[EXERCISE INSTRUCTIONS]: Among the entries that follow, the required portion opens with the line containing "In some situations, rather" and closes with the line containing "Which skill applies". Give that portion again exactly, and nothing else.

==*==

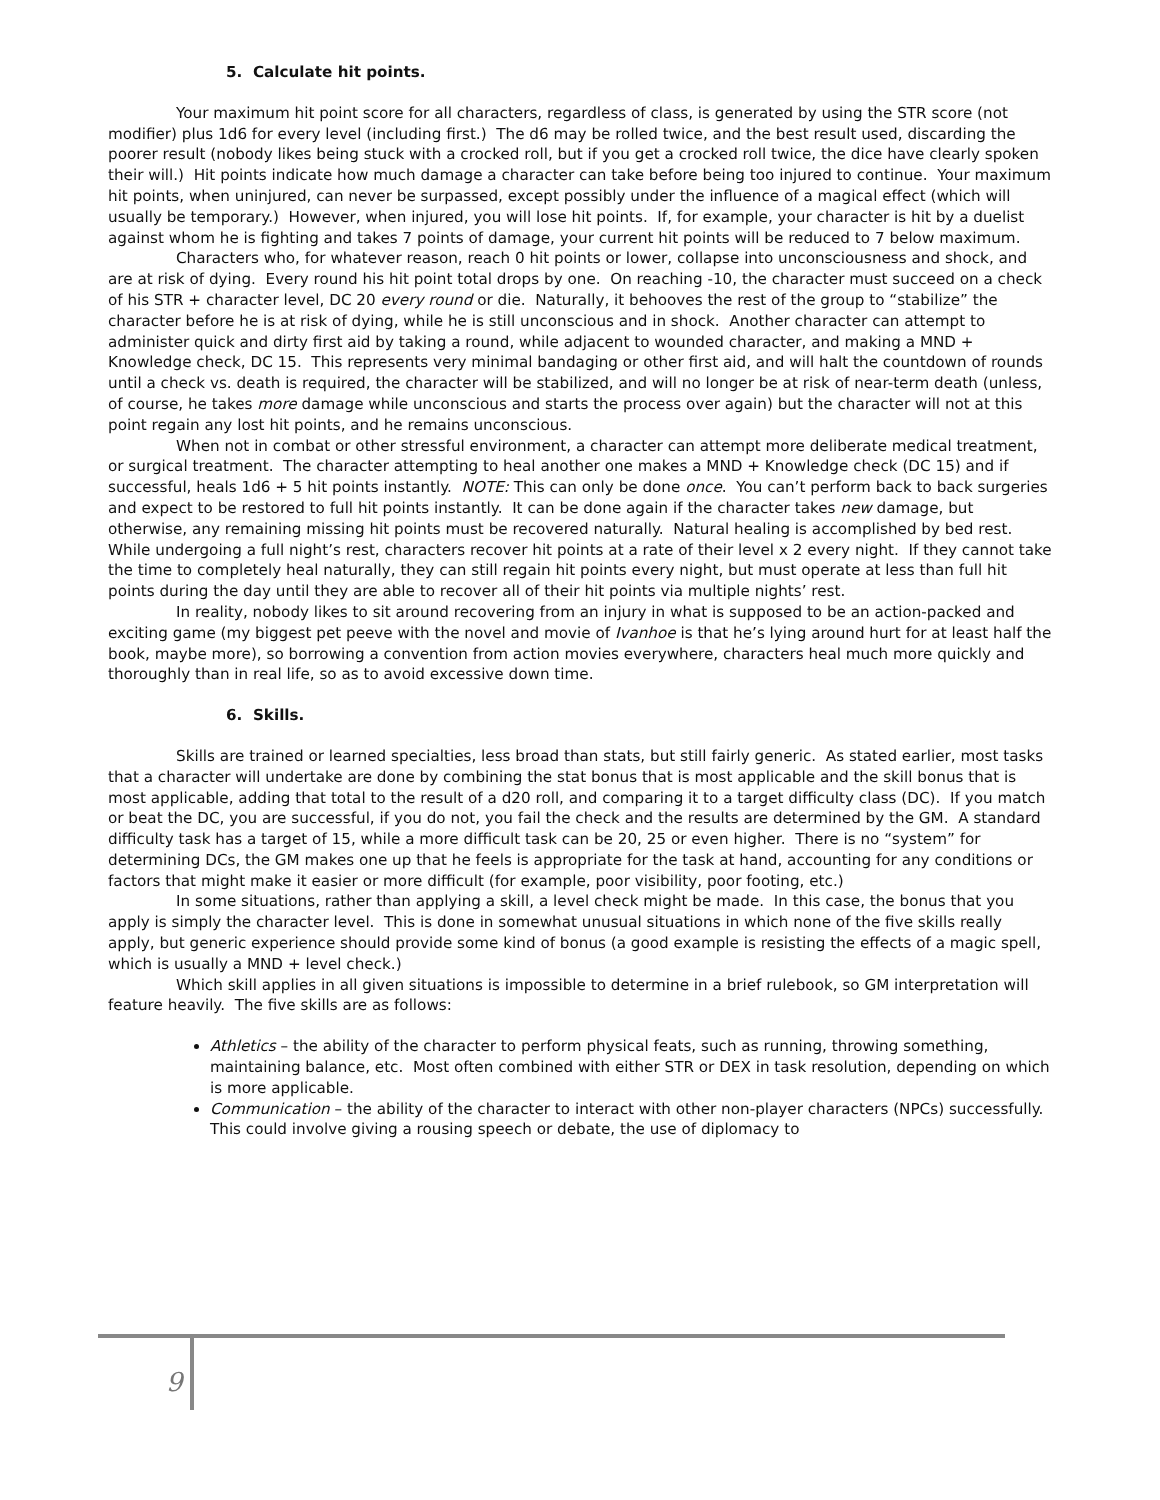5. Calculate hit points.
Your maximum hit point score for all characters, regardless of class, is generated by using the STR score (not modifier) plus 1d6 for every level (including first.) The d6 may be rolled twice, and the best result used, discarding the poorer result (nobody likes being stuck with a crocked roll, but if you get a crocked roll twice, the dice have clearly spoken their will.) Hit points indicate how much damage a character can take before being too injured to continue. Your maximum hit points, when uninjured, can never be surpassed, except possibly under the influence of a magical effect (which will usually be temporary.) However, when injured, you will lose hit points. If, for example, your character is hit by a duelist against whom he is fighting and takes 7 points of damage, your current hit points will be reduced to 7 below maximum.
Characters who, for whatever reason, reach 0 hit points or lower, collapse into unconsciousness and shock, and are at risk of dying. Every round his hit point total drops by one. On reaching -10, the character must succeed on a check of his STR + character level, DC 20 every round or die. Naturally, it behooves the rest of the group to “stabilize” the character before he is at risk of dying, while he is still unconscious and in shock. Another character can attempt to administer quick and dirty first aid by taking a round, while adjacent to wounded character, and making a MND + Knowledge check, DC 15. This represents very minimal bandaging or other first aid, and will halt the countdown of rounds until a check vs. death is required, the character will be stabilized, and will no longer be at risk of near-term death (unless, of course, he takes more damage while unconscious and starts the process over again) but the character will not at this point regain any lost hit points, and he remains unconscious.
When not in combat or other stressful environment, a character can attempt more deliberate medical treatment, or surgical treatment. The character attempting to heal another one makes a MND + Knowledge check (DC 15) and if successful, heals 1d6 + 5 hit points instantly. NOTE: This can only be done once. You can’t perform back to back surgeries and expect to be restored to full hit points instantly. It can be done again if the character takes new damage, but otherwise, any remaining missing hit points must be recovered naturally. Natural healing is accomplished by bed rest. While undergoing a full night’s rest, characters recover hit points at a rate of their level x 2 every night. If they cannot take the time to completely heal naturally, they can still regain hit points every night, but must operate at less than full hit points during the day until they are able to recover all of their hit points via multiple nights’ rest.
In reality, nobody likes to sit around recovering from an injury in what is supposed to be an action-packed and exciting game (my biggest pet peeve with the novel and movie of Ivanhoe is that he’s lying around hurt for at least half the book, maybe more), so borrowing a convention from action movies everywhere, characters heal much more quickly and thoroughly than in real life, so as to avoid excessive down time.
6. Skills.
Skills are trained or learned specialties, less broad than stats, but still fairly generic. As stated earlier, most tasks that a character will undertake are done by combining the stat bonus that is most applicable and the skill bonus that is most applicable, adding that total to the result of a d20 roll, and comparing it to a target difficulty class (DC). If you match or beat the DC, you are successful, if you do not, you fail the check and the results are determined by the GM. A standard difficulty task has a target of 15, while a more difficult task can be 20, 25 or even higher. There is no “system” for determining DCs, the GM makes one up that he feels is appropriate for the task at hand, accounting for any conditions or factors that might make it easier or more difficult (for example, poor visibility, poor footing, etc.)
In some situations, rather than applying a skill, a level check might be made. In this case, the bonus that you apply is simply the character level. This is done in somewhat unusual situations in which none of the five skills really apply, but generic experience should provide some kind of bonus (a good example is resisting the effects of a magic spell, which is usually a MND + level check.)
Which skill applies in all given situations is impossible to determine in a brief rulebook, so GM interpretation will feature heavily. The five skills are as follows:
Athletics – the ability of the character to perform physical feats, such as running, throwing something, maintaining balance, etc. Most often combined with either STR or DEX in task resolution, depending on which is more applicable.
Communication – the ability of the character to interact with other non-player characters (NPCs) successfully. This could involve giving a rousing speech or debate, the use of diplomacy to
9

==*==

[WRITTEN RESPONSE]:
In some situations, rather than applying a skill, a level check might be made. In this case, the bonus that you apply is simply the character level. This is done in somewhat unusual situations in which none of the five skills really apply, but generic experience should provide some kind of bonus (a good example is resisting the effects of a magic spell, which is usually a MND + level check.)
Which skill applies in all given situations is impossible to determine in a brief rulebook, so GM interpretation will feature heavily. The five skills are as follows:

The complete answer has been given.